I first met him in 1943 when he was writing weekly political reports for the British Embassy in Washington. His acute insight into American affairs made his dispatches to London required reading at the highest level. On a famous occasion Winston Churchill, hearing that Berlin was in London, summoned him to luncheon at 10 Downing Street and asked him penetrating questions about American politics. Disappointed by the answers, he said later, ““Berlin writes better than he talks.’’ In fact, he had invited the wrong Berlin–Irving, not Isaiah.

The man I met in 1943 was 34 years old, black-haired, balding, with alert, snapping eyes and a smile of delighted discovery. He seemed then a man of indeterminate middle age; in his 80s he still seemed a man of indeterminate middle age; he changed in appearance less than anyone I have ever known.

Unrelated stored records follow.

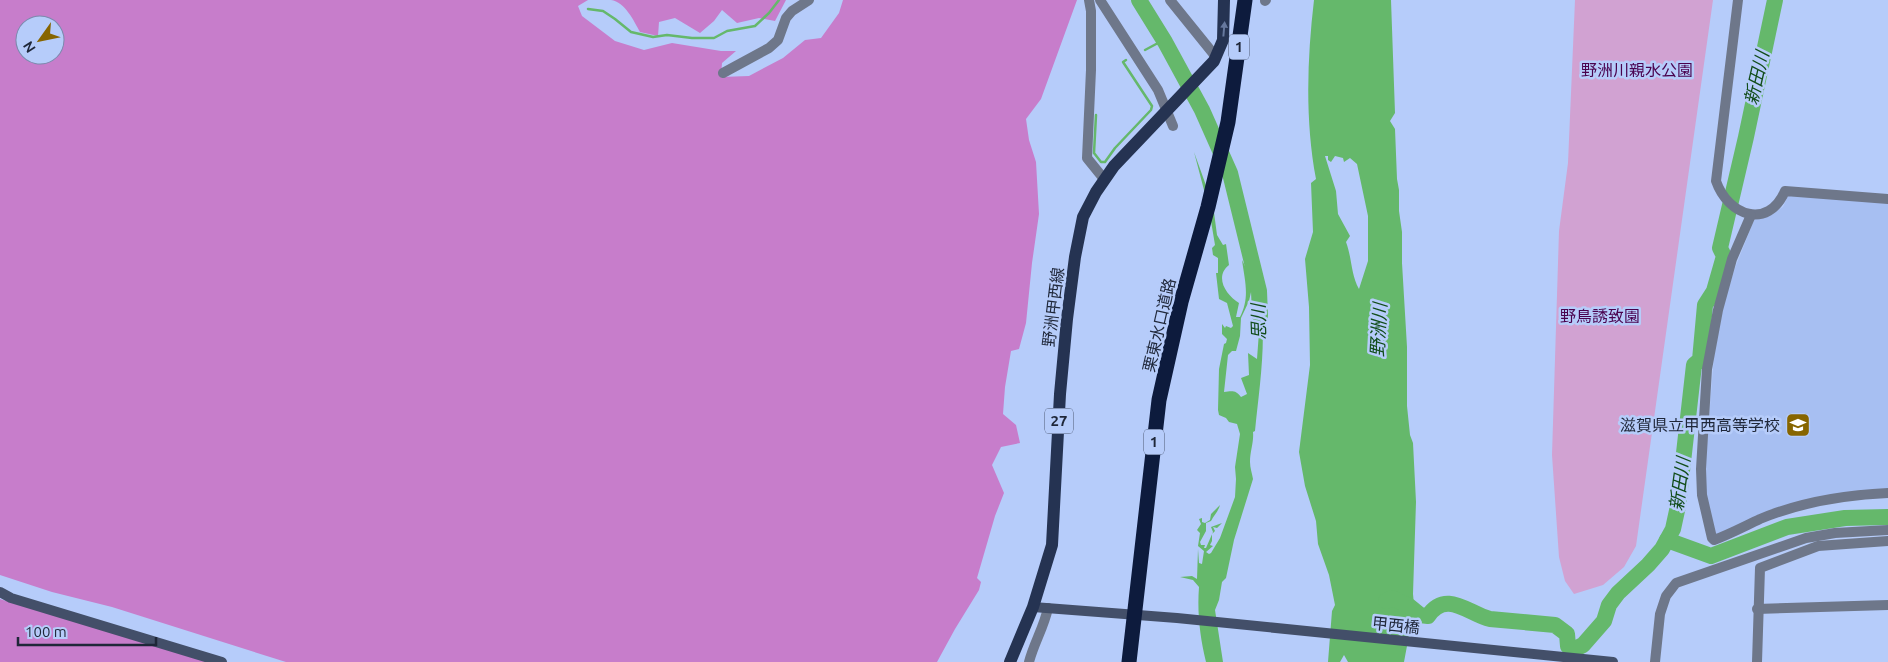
<svg xmlns="http://www.w3.org/2000/svg" width="1888" height="662" font-family="Ubuntu,'Noto Sans JP',sans-serif">
	<rect width="100%" height="100%" fill="#b6ccfa"/>
	<!-- built -->
	<path fill="#a7bff2" d="M 1789,194 L 1888,203 L 1888,493 L 1834,497 L 1714,539 L 1703,493 L 1714,356 L 1724,303 L 1735,268 L 1754,220 L 1768,215 L 1783,207 Z"/>
	<!-- green -->
	<path fill="#d1a2d2" d="M 1575,0 L 1713,0 L 1636,546 L 1624,567 L 1603,585 L 1574,594 L 1565,581 L 1559,557 L 1552,455 L 1559,231 L 1568,163 Z"/>
	<!-- forest -->
	<g fill="#c77dcb" fill-rule="evenodd">
		<path d="M 0,0 L 588,0 L 578,6 L 582,16 L 615,41 L 644,50 L 672,43 L 721,51 L 736,51 L 722,63 L 721,77 L 749,76 L 783,58 L 805,40 L 821,38 L 839,13 L 843,0 L 1077,0 L 1041,99 L 1026,119 L 1029,140 L 1036,162 L 1039,214 L 1032,263 L 1026,323 L 1019,349 L 1011,351 L 1005,387 L 1003,414 L 1016,425 L 1020,443 L 1001,447 L 992,465 L 1004,493 L 995,516 L 977,578 L 981,582 L 979,590 L 955,629 L 937,662 L 286,662 L 112,607 L 52,592 L 0,575 ZM 25,25 L 55,25 L 55,55 L 25,55 Z"/>
		<path d="M 611,0 L 786,0 L 775,21 L 759,18 L 737,23 L 722,10 L 714,21 L 700,33 L 675,18 L 659,22 L 658,36 L 640,32 C 634,21 625,2 611,0 Z"/>
		<path d="M 0,599 L 3,600 L 208,662 L 0,662 Z"/>
	</g>
	<!-- water -->
	<g fill="#65b86b" fill-rule="evenodd">
		<path d="M 1314,0 L 1391,0 L 1395,113 L 1390,121 L 1395,129 L 1397,179 L 1399,190 L 1399,211 L 1402,232 L 1402,263 L 1407,347 L 1407,406 L 1410,435 L 1413,443 L 1416,502 L 1413,594 L 1414,605 L 1422,611 L 1438,598 L 1440,600 L 1425,613 L 1420,612 L 1406,603 L 1403,605 L 1406,613 L 1411,616 L 1412,619 L 1404,662 L 1348,662 L 1344,655 L 1340,662 L 1328,662 L 1332,611 L 1335,605 L 1329,575 L 1318,544 L 1316,521 L 1305,486 L 1299,452 L 1310,365 L 1309,307 L 1305,259 L 1313,232 L 1311,183 L 1316,179 C 1305,121 1307,59 1314,0 ZM 1325,156 L 1328,156 L 1328,160 L 1331,162 L 1335,156 L 1343,158 L 1344,162 L 1350,158 L 1357,164 L 1368,216 L 1368,261 L 1359,289 C 1351,275 1352,258 1346,242 L 1350,236 L 1338,214 L 1336,191 Z"/>
		<path d="M 1194,152 L 1213,205 L 1217,235 L 1223,245 L 1226,244 L 1229,265 C 1214,277 1226,295 1239,303 L 1236,317 L 1240,317 C 1250,297 1245,282 1242,260 L 1246,268 L 1249,262 L 1248,273 L 1254,279 L 1249,301 L 1241,318 L 1240,336 L 1236,351 L 1232,351 L 1228,355 L 1224,392 C 1232,391 1236,390 1241,397 L 1247,394 L 1241,378 L 1249,375 L 1248,353 L 1257,359 L 1259,332 L 1255,310 L 1256,305 L 1259,303 L 1257,294 L 1259,294 C 1268,336 1259,389 1255,431 L 1253,432 C 1254,442 1250,451 1250,462 C 1250,468 1252,473 1253,479 L 1234,540 L 1226,578 L 1222,582 L 1219,600 L 1215,610 L 1223,662 L 1206,662 C 1200,637 1197,613 1199,587 L 1193,580 L 1180,577 L 1192,576 L 1197,579 L 1198,549 L 1199,563 L 1202,564 L 1204,551 L 1198,546 L 1200,533 L 1197,530 L 1201,524 L 1199,519 L 1202,518 L 1202,522 L 1205,523 L 1210,520 L 1211,514 L 1220,505 C 1218,512 1214,515 1211,521 L 1206,523 L 1206,531 L 1200,542 L 1201,545 L 1205,545 L 1204,548 L 1206,548 L 1213,532 L 1211,527 L 1222,523 L 1217,528 L 1213,527 L 1215,531 L 1212,534 L 1212,541 L 1210,545 L 1213,546 L 1206,552 L 1209,554 L 1211,553 L 1220,538 L 1235,497 L 1236,479 L 1235,467 L 1240,434 L 1237,424 L 1229,422 L 1226,418 L 1219,415 L 1218,410 L 1219,369 L 1224,344 L 1226,343 L 1227,339 L 1222,334 L 1222,324 L 1225,328 L 1226,326 L 1231,328 L 1233,326 L 1227,303 L 1219,299 L 1216,273 L 1218,273 L 1218,258 L 1213,255 L 1212,248 L 1215,245 L 1209,209 Z"/>
	</g>
	<g fill="none" stroke-linecap="round" stroke-linejoin="round">
		<!-- stream -->
		<g stroke="#65b86b" stroke-width="2.5">
			<path d="M 588,9 L 603,11 L 615,19 L 631,32 L 653,37 L 667,35 L 692,38 L 714,38 L 727,31 L 755,26 L 769,13 L 779,0"/>
			<path d="M 1145,50 L 1158,43 L 1165,42"/>
			<path d="M 1096,115 L 1094,153 L 1101,162 L 1105,162 L 1115,148 L 1151,110 L 1152,106 L 1123,62 L 1126,60"/>
		</g>
		<!-- river -->
		<g stroke="#65b86b" stroke-width="16">
			<path d="M 1139,0 L 1165,42 L 1202,110 L 1230,173 L 1259,291 L 1260,316"/>
			<path d="M 1667,540 L 1711,556 L 1787,527 L 1845,518 L 1888,517"/>
			<path d="M 1386,601 L 1392,598 L 1409,606 L 1420,615 L 1428,616 C 1446,589 1469,614 1490,619 L 1555,625 L 1567,634 L 1568,646 L 1577,648 L 1583,645 L 1604,621 L 1609,605 L 1618,593 L 1648,565 L 1662,549 L 1673,529 L 1678,506 L 1694,365 L 1700,360 L 1705,305 L 1714,291 L 1724,256 L 1720,248 L 1746,137 L 1775,0"/>
		</g>
		<!-- street -->
		<g stroke="#6e778a" stroke-width="10">
			<path d="M 1089,0 L 1091,11 L 1091,70 L 1087,158 L 1104,179"/>
			<path d="M 1100,0 L 1158,90 L 1173,126"/>
			<path d="M 1170,0 L 1216,57"/>
			<path d="M 1738,0 L 1716,181 C 1728,216 1768,230 1785,191 L 1888,199"/>
			<path d="M 1265,1 L 1266,0"/>
			<path d="M 723,73 L 769,48 L 778,40 L 786,18 L 792,11 L 809,0"/>
			<path d="M 1751,215 L 1732,259 L 1718,310 L 1707,369 L 1701,469 L 1702,495 L 1712,538 L 1714,540 C 1730,534 1745,526 1760,519 C 1801,502 1844,495 1888,493"/>
			<path d="M 1757,609 L 1888,605"/>
			<path d="M 1029,662 C 1034,643 1044,627 1048,608"/>
			<path d="M 1655,662 L 1660,614 L 1666,596 L 1676,583 L 1806,538 L 1835,533 L 1888,530"/>
			<path d="M 1757,662 L 1760,568 L 1818,546 L 1888,541"/>
		</g>
		<!-- secondary -->
		<g stroke="#434f69" stroke-width="10">
			<path d="M 0,592 L 11,598 L 222,662"/>
			<path d="M 1033,607 L 1177,618 L 1613,662"/>
		</g>
		<!-- primary -->
		<path stroke="#253352" stroke-width="12" d="M 1010,662 L 1033,607 L 1052,545 L 1060,394 L 1067,319 L 1075,257 L 1083,217 L 1096,192 L 1114,166 L 1214,61 L 1223,40 L 1224,0"/>
		<!-- highway -->
		<path stroke="#0d1b3d" stroke-width="15" d="M 1129,662 L 1159,400 L 1181,302 L 1208,207 L 1228,122 L 1245,0"/>
	</g>
	<!-- one-way arrows -->
	<defs><path id="oneway-solid" d="M-6-.8H1V-3.2L6.5 0L1 3.2V.8H-6Z" transform="scale(1.25)"/></defs>
	<use fill="#66789e" href="#oneway-solid" transform="translate(1224 29) rotate(-85)"/>
	<!-- icons -->
	<defs>
		<symbol id="school-square" viewBox="-11 -11 22 22"><rect x="-9" y="-9" width="18" height="18" rx="4" fill="#876500" stroke="#b6ccfa"/><path d="M0-5L7-2L0 1L-7-2ZM-4 1L0 2.5L4 1V4Q0 6-4 4Z" fill="#fff"/></symbol>
	</defs>
	<g fill-rule="evenodd">
		<use href="#school-square" x="1784" y="411" width="28" height="28"/>
	</g>
	<g text-anchor="middle" stroke-width="5" stroke-linejoin="round" paint-order="stroke">
		<!-- shield labels -->
		<g fill="#b6ccfa" stroke="#4c5873" stroke-width="1">
			<rect x="1229" y="34.5" width="20" height="25" rx="4"/>
			<rect x="1045" y="408.5" width="28" height="25" rx="4"/>
			<rect x="1144" y="429.5" width="20" height="25" rx="4"/>
		</g>
		<g font-size="15" font-weight="bold" fill="#1f2739">
			<text x="1239" y="52">1</text>
			<text x="1059" y="426">27</text>
			<text x="1154" y="447">1</text>
		</g>
		<!-- park labels -->
		<g font-size="16" fill="#49024e" stroke="#b6ccfa">
			<text x="1637" y="76">野洲川親水公園</text>
			<text x="1600" y="322">野鳥誘致園</text>
		</g>
		<!-- street labels -->
		<g font-size="16" fill="#1f2739" stroke="#b6ccfa">
			<text transform="translate(1053 307) rotate(-83)" y="6">野洲甲西線</text>
			<text transform="translate(1159 325) rotate(-77)" y="6">栗東水口道路</text>
			<text transform="translate(1396 625) rotate(6)" y="6">甲西橋</text>
		</g>
		<!-- poi labels -->
		<g font-size="16" fill="#1f2739" stroke="#b6ccfa" text-anchor="end">
			<text x="1780" y="431">滋賀県立甲西高等学校</text>
		</g>
		<!-- water labels -->
		<g font-size="18" font-style="italic" fill="#124d1a" stroke="#b6ccfa">
			<text transform="translate(1757 78) rotate(-77)" y="6">新田川</text>
			<text transform="translate(1259 322) rotate(-92)" y="6">思川</text>
			<text transform="translate(1379 330) rotate(-87)" y="6">野洲川</text>
			<text transform="translate(1680 484) rotate(-82)" y="6">新田川</text>
		</g>
	</g>
	<!-- north arrow -->
	<g transform="translate(40 40) rotate(237)"><circle r="24" fill="#b6ccfa" stroke="#7a8aad"/>
	<path d="M0-4L9 19L0 12L-9 19Z" fill="#876500"/>
	<text y="-8" font-size="14" font-weight="bold" text-anchor="middle" fill="#1f2739">N</text>
	</g>
	<!-- scale -->
	<path d="M18 637v8h138v-8" fill="none" stroke="#1f2739" stroke-width="2.5"/>
	<text x="25" y="637" font-size="15" fill="#1f2739" stroke="#b6ccfa" stroke-width="4" paint-order="stroke">100 m</text>
</svg>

I still see him that first night in Washington, sitting on a sofa, talking at immense speed in a torrent of words, at first hard to understand until you surrendered to the cascade and let the meaning pour into you. The sentences were intricate and erudite but fascinating, filled with wit, warmth and humanity. He never pulled intellectual rank. He had enormous generosity of spirit, an unparalleled sense of fun and unquenchable delight in the varieties of human experience. And he had the marvelous quality of intensifying life so that one perceived more and thought more and understood more.

He had begun as an analytical philosopher, but after the war he abandoned philosophy and turned to the history of ideas. ““Philosophical problems,’’ he said, ““did not keep me awake at night . . . I realized that I wanted to know more at the end of my life than at the beginning.’’ Ideas were the great educators. They were the entry into the mysteries of human existence. Ideas were the triggers of action and the key to humanity’s hopes, visions, follies, illusions, terrors and triumphs.

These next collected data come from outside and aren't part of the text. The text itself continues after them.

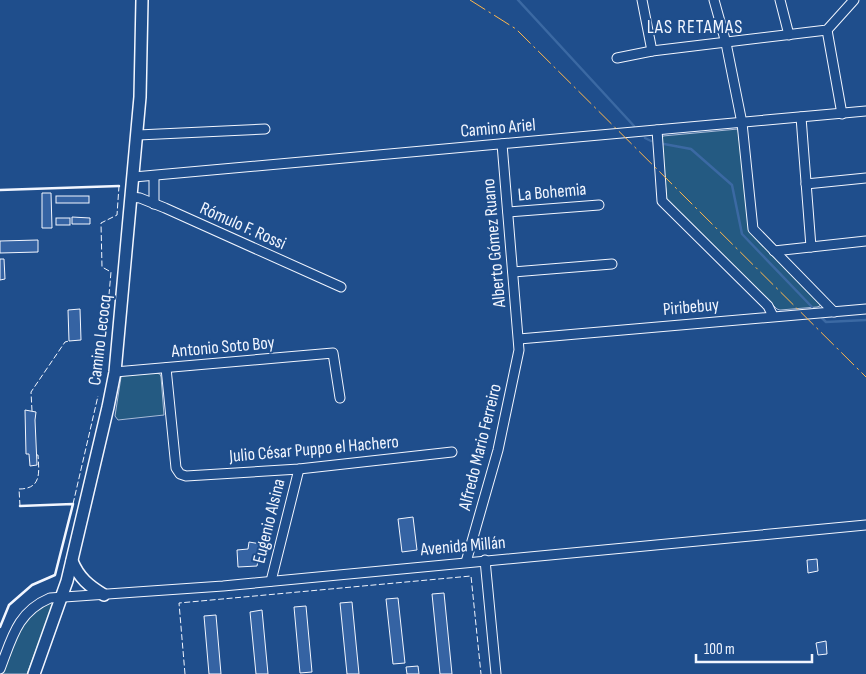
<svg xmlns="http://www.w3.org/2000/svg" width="866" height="674" font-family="'Sofia Sans Condensed',sans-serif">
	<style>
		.green { fill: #245a82; stroke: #a8bbd7 }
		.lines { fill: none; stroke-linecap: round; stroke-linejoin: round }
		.stream { stroke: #3b69a3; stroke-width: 2.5 }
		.building { fill: #3563a3; stroke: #f2f6ff }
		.minor-casing { stroke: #f2f6ff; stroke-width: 11 }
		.major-casing { stroke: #f2f6ff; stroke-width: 14 }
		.minor { stroke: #1f4e8c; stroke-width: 9 }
		.major { stroke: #1f4e8c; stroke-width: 11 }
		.fence { stroke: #f2f6ff; stroke-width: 1; stroke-dasharray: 6 2.5; stroke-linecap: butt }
		.wall { stroke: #f2f6ff; stroke-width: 2.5 }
		.power { stroke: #ffb74d; stroke-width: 1; stroke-dasharray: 18 4 2.5 4; stroke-linecap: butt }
		.labels { text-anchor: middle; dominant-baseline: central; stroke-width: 4; stroke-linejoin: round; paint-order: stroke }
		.street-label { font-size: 18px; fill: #f2f6ff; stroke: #1f4e8c }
		.neighbourhood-label { font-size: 19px; letter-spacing: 1px; fill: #f2f6ff; stroke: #1f4e8c }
	</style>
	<rect width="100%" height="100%" fill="#1f4e8c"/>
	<!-- green -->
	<g class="green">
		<path d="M738 129 750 231 820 302V306L817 307 780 310 777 309 667 202 661 140 663 136Z"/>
		<path d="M156 373 160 374 161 377 164 415 118 420 115 416 121 377 123 375Z"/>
		<path d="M46 602H53V605L27 674H1L25 618Z"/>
	</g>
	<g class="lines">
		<!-- stream -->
		<g class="stream">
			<path d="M518 0 634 126"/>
			<path d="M645 138 651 141"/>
			<path d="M664 144 691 149 732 185 742 234 812 307"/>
			<path d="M822 318 826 322 866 320"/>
		</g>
	</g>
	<!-- building -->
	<g class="building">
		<path d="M42 193H51L52 228H42Z"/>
		<rect x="56" y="196" width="33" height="7"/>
		<path d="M72 217 90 218V224H72Z"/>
		<rect x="56" y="218" width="14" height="7"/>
		<path d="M38 240V252L0 253V241Z"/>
		<path d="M0 259H4L5 279 0 280Z"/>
		<path d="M80 309 81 340 69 341 68 310Z"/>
		<path d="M25 410 36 412 35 420 37 465 30 466 29 454H26Z"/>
		<path d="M413 517 417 550 402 552 398 519Z"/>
		<path d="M249 542 261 544 257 566 238 567 237 550 248 549Z"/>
		<path d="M817 559 818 571 808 573 807 560Z"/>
		<path d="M444 593 452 674H440L432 594Z"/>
		<path d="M398 598 405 663 393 664 386 599Z"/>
		<path d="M352 602 359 674H347L340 603Z"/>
		<path d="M306 606 312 672 300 673 294 607Z"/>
		<path d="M262 610 268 674H256L250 612Z"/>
		<path d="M216 615 221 674H209L204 616Z"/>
		<path d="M826 641 827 654 818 655 816 643Z"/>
		<path d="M418 666 419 674H407L406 667Z"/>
	</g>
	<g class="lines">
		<defs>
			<g id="minor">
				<path d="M642 0 652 51"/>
				<path d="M714 0 726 43 742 123 753 229 834 312"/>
				<path d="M780 0 789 35"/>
				<path d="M827 30 842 114"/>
				<path d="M617 58 652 51 827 30 854 0"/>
				<path d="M801 117 811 247"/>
				<path d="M657 130 662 201 768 306 773 316"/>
				<path d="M138 135 265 129"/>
				<path d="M154 176V204"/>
				<path d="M134 177 866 111"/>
				<path d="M806 184 866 178"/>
				<path d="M132 197 140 198 165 208 341 287"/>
				<path d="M508 212 599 205"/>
				<path d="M774 251 866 241"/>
				<path d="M513 272 612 264"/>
				<path d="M519 339 866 309"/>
				<path d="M166 368 176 468 180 474 186 476 299 469 452 452"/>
				<path d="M115 372 333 353 340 398"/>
				<path d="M485 560 496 674"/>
				<path d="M466 562 498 450 519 350 502 144"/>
				<path d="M271 581 299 469"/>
				<path d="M0 669C12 638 17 612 50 598L223 586 866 525"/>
			</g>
			<g id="major">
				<path d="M72 561C79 578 89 586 104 595"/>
				<path d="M34 674 67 581 108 407 115 372 140 97 142 0"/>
			</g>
		</defs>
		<!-- minor casing -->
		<use href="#minor" class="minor-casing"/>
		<!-- major casing -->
		<use href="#major" class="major-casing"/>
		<!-- minor -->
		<use href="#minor" class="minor"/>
		<!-- major -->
		<use href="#major" class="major"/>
		<!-- fence -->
		<g class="fence">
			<path d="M106 329 111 272 102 267 101 223 117 215 119 186"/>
			<path d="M32 411 31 392 65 342 69 341"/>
			<path d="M73 504 98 396"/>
			<path d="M20 506 19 489C42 489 39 472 38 455H37"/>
			<path d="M185 674 179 603 471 576 481 674"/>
		</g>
		<!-- wall -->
		<g class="wall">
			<path d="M0 190 119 186"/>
			<path d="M0 627 9 605 32 585 55 575 73 504 20 506"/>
		</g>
		<!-- power -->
		<path class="power" d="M470 0 516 29 866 377"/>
	</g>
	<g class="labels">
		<!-- street labels -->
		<g class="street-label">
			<text transform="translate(498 128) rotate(-5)">Camino Ariel</text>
			<text transform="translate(552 192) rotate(-5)">La Bohemia</text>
			<text transform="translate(243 226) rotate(24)">Rómulo F. Rossi</text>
			<text transform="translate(494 243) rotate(-95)">Alberto Gómez Ruano</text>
			<text transform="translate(691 307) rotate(-5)">Piribebuy</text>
			<text transform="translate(100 340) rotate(-83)">Camino Lecocq</text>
			<text transform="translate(223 347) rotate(-5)">Antonio Soto Boy</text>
			<text transform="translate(480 447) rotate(-76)">Alfredo Mario Ferreiro</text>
			<text transform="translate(314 449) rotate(-5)">Julio César Puppo el Hachero</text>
			<text transform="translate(269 521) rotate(-76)">Eugenio Alsina</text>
			<text transform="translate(463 546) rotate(-5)">Avenida Millán</text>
		</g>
		<!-- neighbourhood labels -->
		<g class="neighbourhood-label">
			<text x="695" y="27">LAS RETAMAS</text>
		</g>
	</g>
	<!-- scale -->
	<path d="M696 654v8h116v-8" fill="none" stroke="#f2f6ff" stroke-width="2.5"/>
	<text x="704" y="654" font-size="15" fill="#f2f6ff" stroke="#1f4e8c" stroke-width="4" paint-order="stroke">100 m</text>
</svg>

His central thought was pluralism–a much abused and not very inspiring word, but one that, as he employed it, celebrated the diversity of life and the irreducible collision of values. Many values are perfectly compatible, but other values are not. Absolute freedom, for example, is incompatible with absolute equality: ““If you choose one value,’’ Berlin said, ““you must sacrifice another.’’ The tragedy of choice becomes an argument for tolerance, compromise, for trade-offs. Franklin Roosevelt was his beau ideal of the man who could lead into the good society, and he remained an unabashed New Dealer to the end of his life.

The great human delusion, Berlin thought, is monism–the proposition that there is a single, final solution, an ultimate and overarching truth, that harmonizes all values and that justifies the sacrifice of living beings to grand abstractions–““the victimization of the present for the sake of an unknowable future.’’ The pursuit of perfect harmony is ““a fallacy, and sometimes a fatal one’’–hence his passionate opposition to communism and fascism. At the same time he recognized the temptation of monism as an abiding human trait. His most powerful essays enter empathetically into the mind of irrationalism. No one has written more perceptively about the critics of democracy and freedom and their offer of certitude in an ambiguous world.

Two other delusions, he believed, bedevil humankind–the delusion of relativism, that all values are more or less equally valid; and the delusion of determinism, that the individual makes no difference to the course of history. His superb essays on Churchill and Roosevelt make the point. You must stand unflinchingly as they did, Berlin said, for what you believe.

In a short space, one can only suggest the exciting richness of Berlin’s thought and direct readers to the recent anthology of essays, ““The Proper Study of Mankind.’’ His polarities illuminate–the Enlightenment vs. Romanticism, negative vs. positive liberty, the Hedgehog, who knows one big thing, vs. the Fox, who knows many things. He was a beacon of wisdom and humanity in what he called the ““most terrible century in western history.’’ And for those lucky enough to have known him–and many did, because he was so kind and approachable and unassuming and had an unexcelled talent for friendship–the memory of this man of surpassing brilliance and singular sweetness is imperishable.